Mancuso studied under Dr. Thomas LaDuke of the Department of Biological Sciences for the past several years.
As a herpetologist and anatomist, Dr. LaDuke admitted that Mancuso’s work was slightly out of his element.
Nonetheless, he worked closely with her as she conducted her study and is very satisfied with the end result.
Mancuso, who is interested in disease and parasitology, wanted to document the prevalence of parasites inside of and on Eastern Cottontails in Pennsylvania.
Parasites are an important influence on terrestrial mammals. Most are detrimental, and some can spread diseases to their hosts.
A biologist cannot understand a species without knowing its predators, parasites included.
To find these parasites, Mancuso examined 72 rabbits from 6 counties across eastern and central Pennsylvania.
The specimens were collected via traps and roadkill, but most were hunted.
Once collected, specimens were combed, and hunted specimens were also dissected, for parasites. All parasites found were preserved and stained for later identification.
Expert parasitologists and entomologists supplemented identification of the parasites.
From her findings, Mancuso was able to reach several conclusions.
Her study was divided into two seasons, a fall and a winter season.
Ectoparasites, parasites that latch onto the outside of their hosts, were more prevalent in the fall.
Conversely, endoparasites, parasites that affect the internal organs of their hosts, were more prevalent in the winter.

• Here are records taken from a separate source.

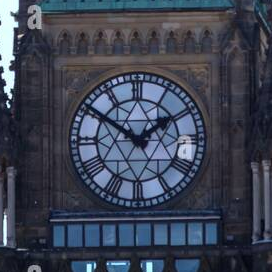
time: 1:50
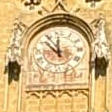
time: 11:52
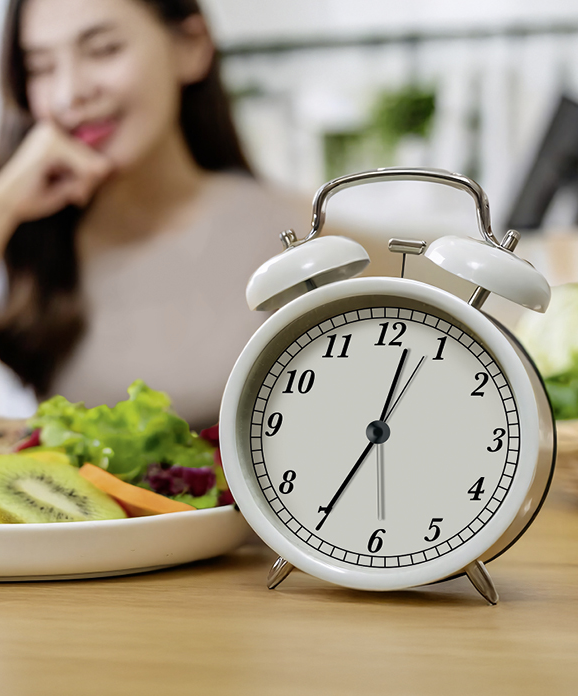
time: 12:34
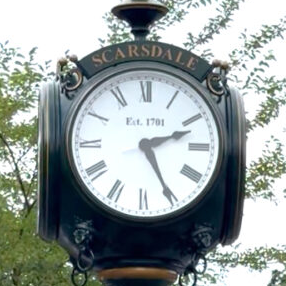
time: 2:25
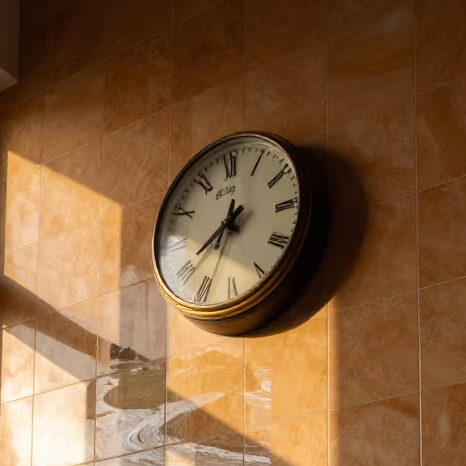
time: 8:01
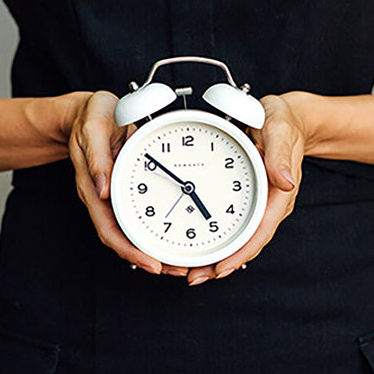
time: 4:51
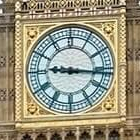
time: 9:16
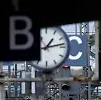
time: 1:13
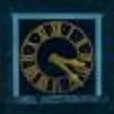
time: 3:22
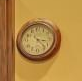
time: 3:22
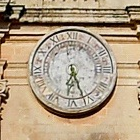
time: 6:26
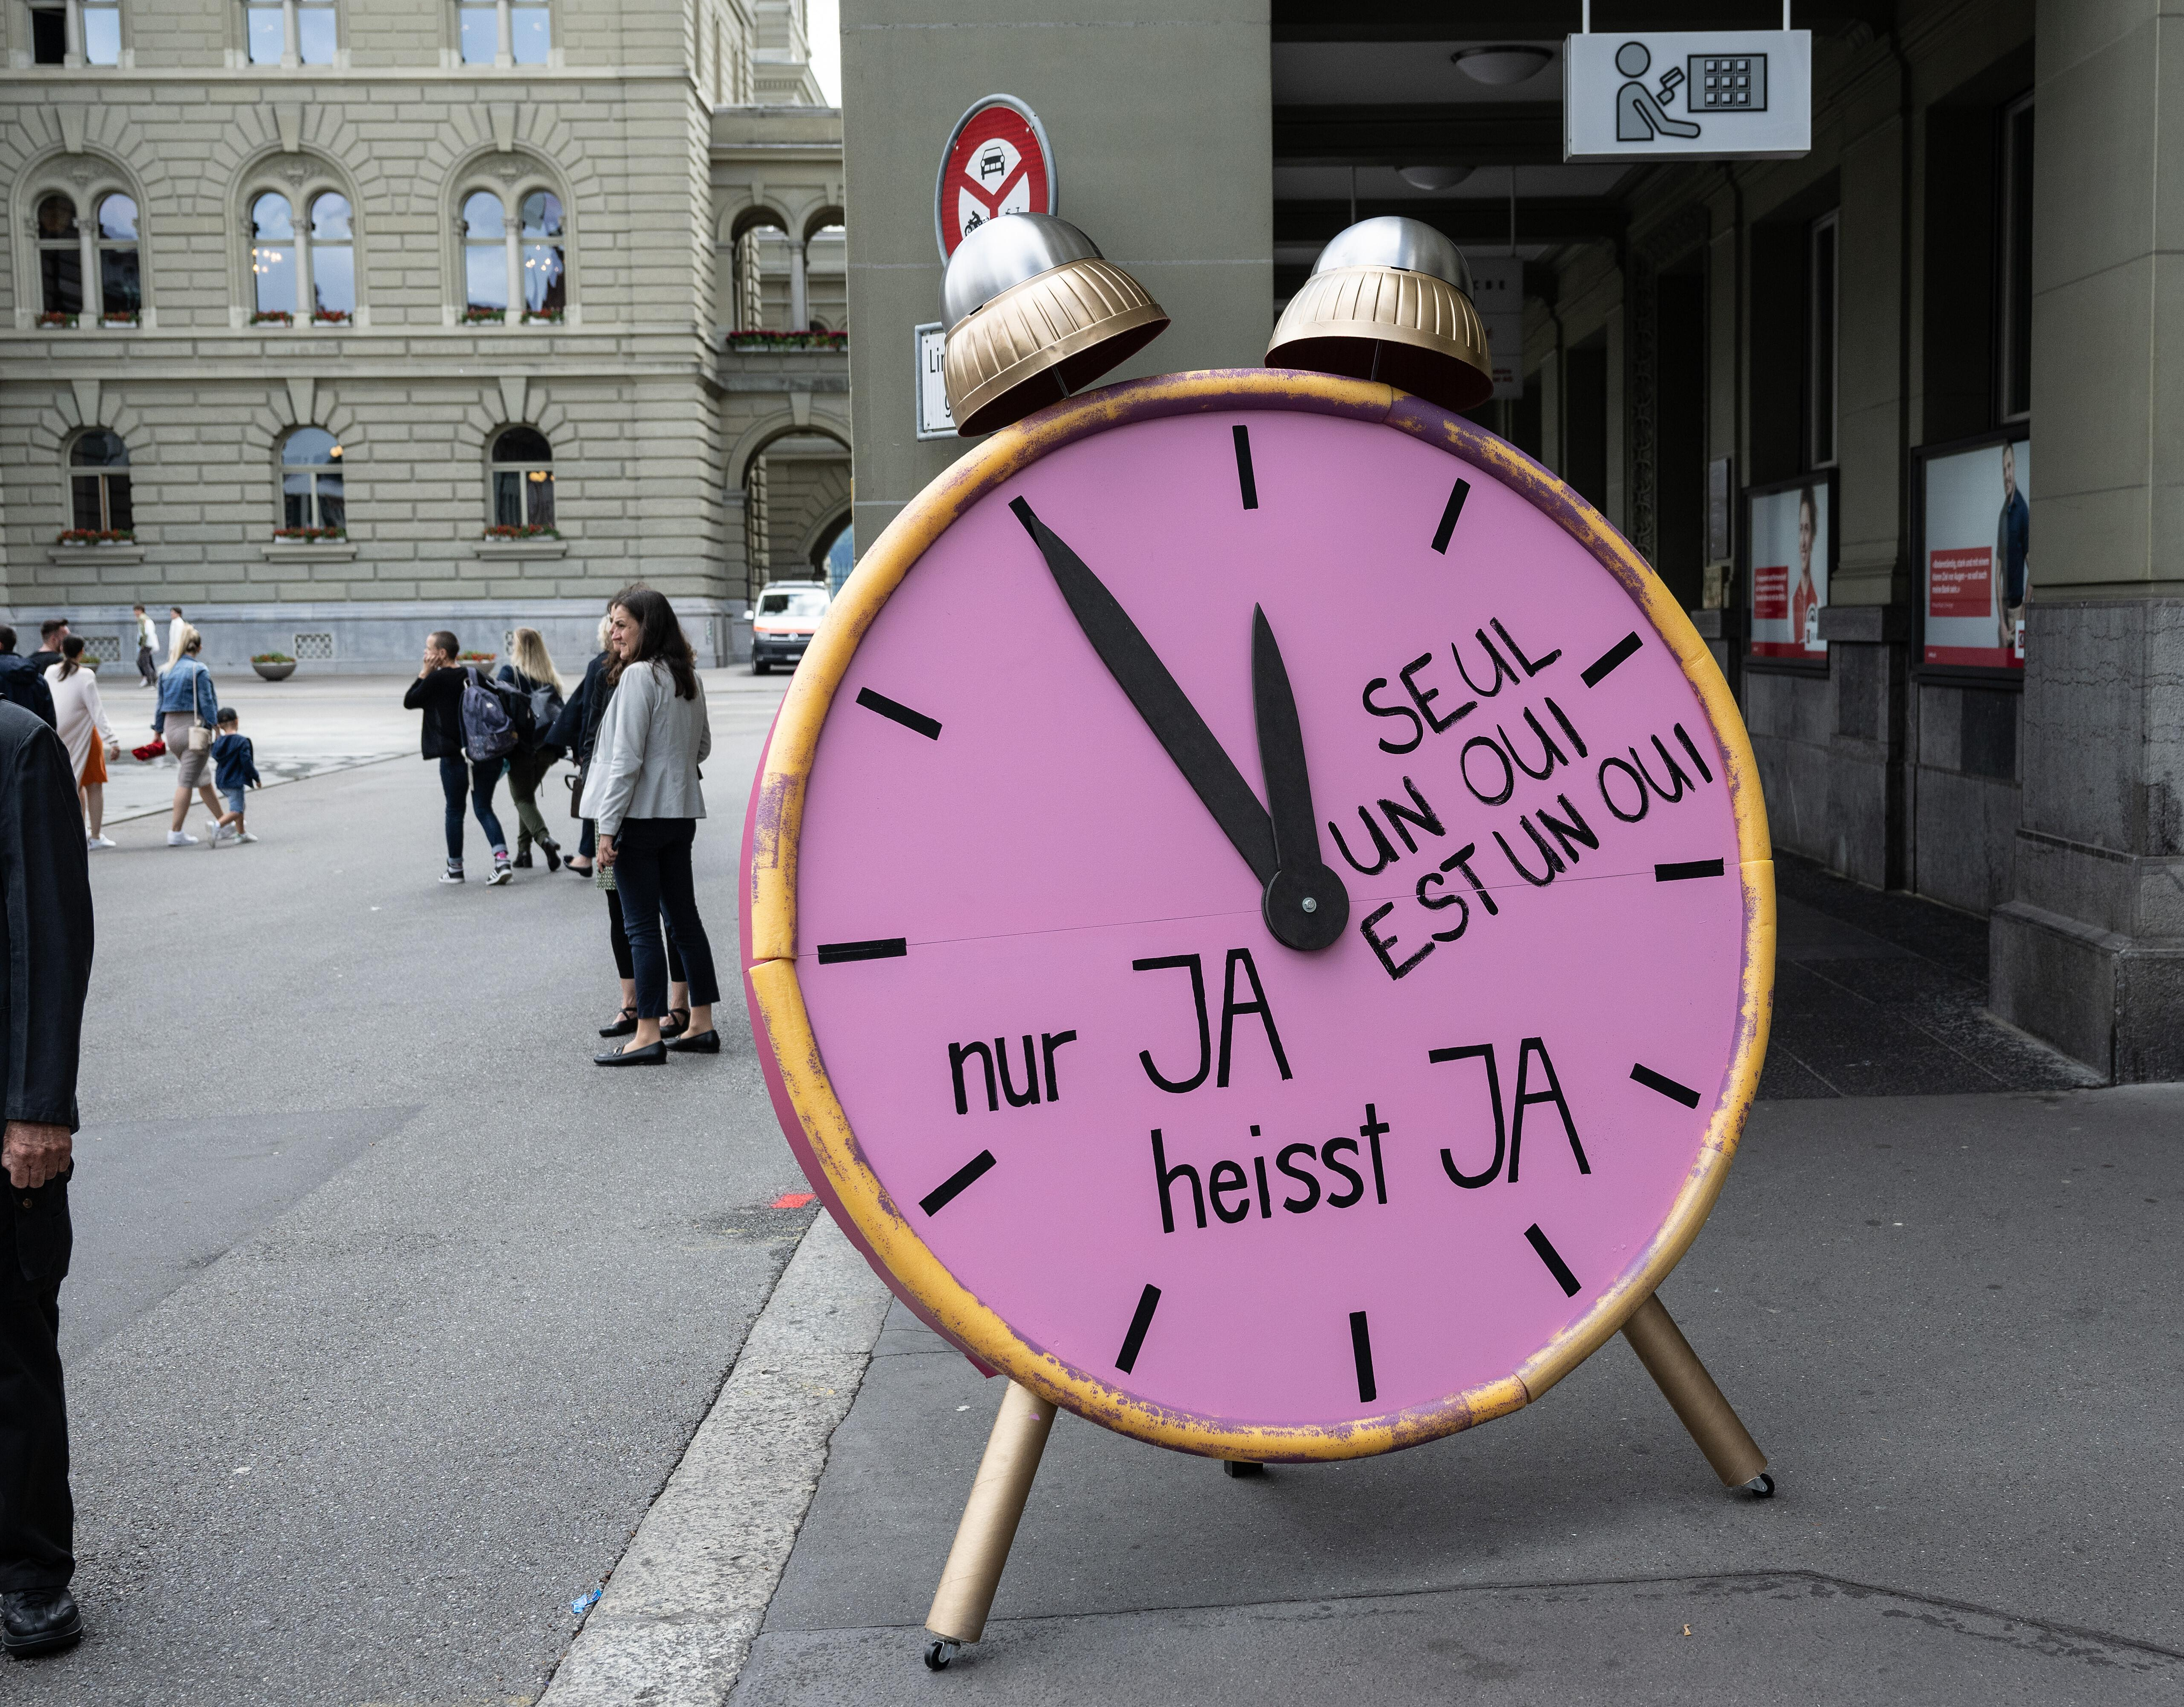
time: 11:54
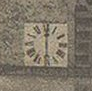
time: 6:00
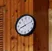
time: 8:11
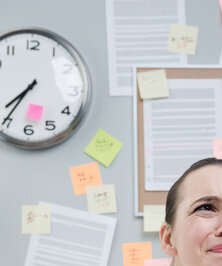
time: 7:35
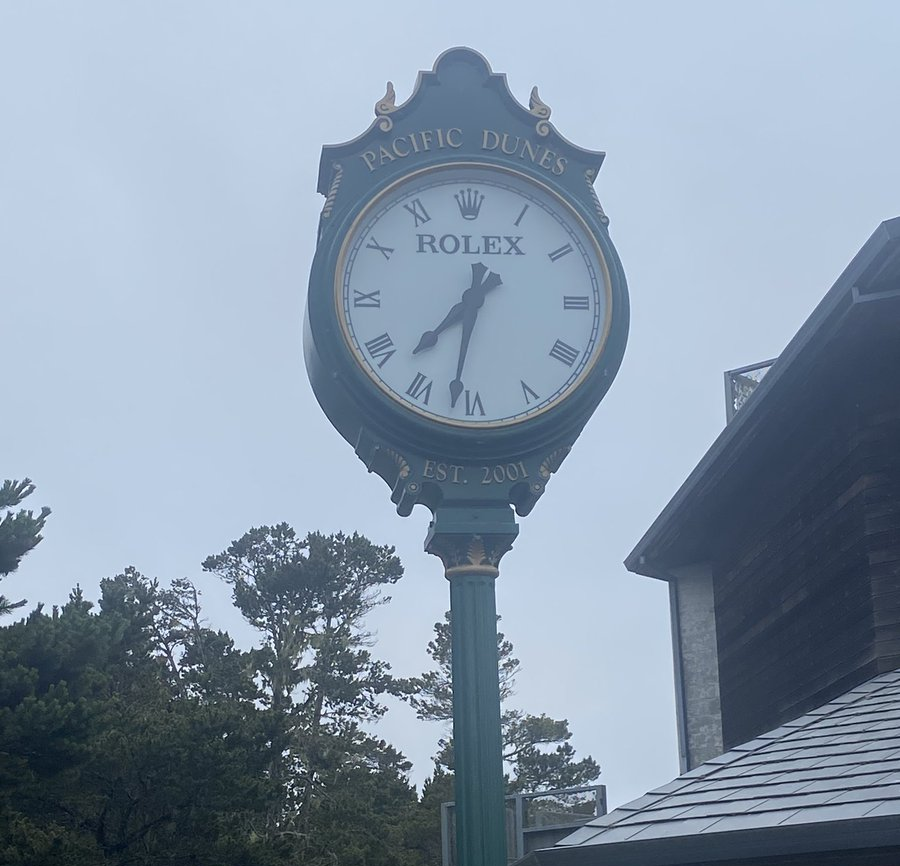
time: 7:32
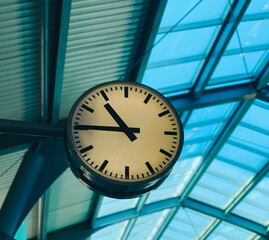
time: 10:45
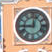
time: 9:01
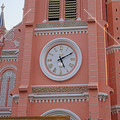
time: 5:10
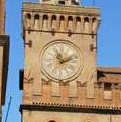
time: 11:11
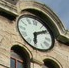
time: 6:09
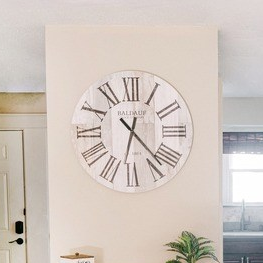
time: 6:22
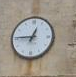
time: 12:45
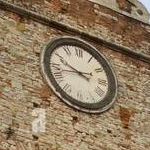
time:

To a certain extent, Mancuso was also able to correlate host size to the number of species found throughout the host.
Several parasites, such as the rabbit tick, the pin worm and the stomach worm, exhibited significant seasonality between the two field seasons.
When compared to 73 years of previous data, Mancuso’s study was found to be consistent with previous findings.
Mancuso’s thesis received approval by the faculty in attendance, and she will receive her Master’s Degree as a result.
D’Orsay Mancuso would like to thank Dr. LaDuke, Dr. Wallace, Dr. Aldras, Dr. Skirta, Dr. Huffman and many students for their contributions during her study.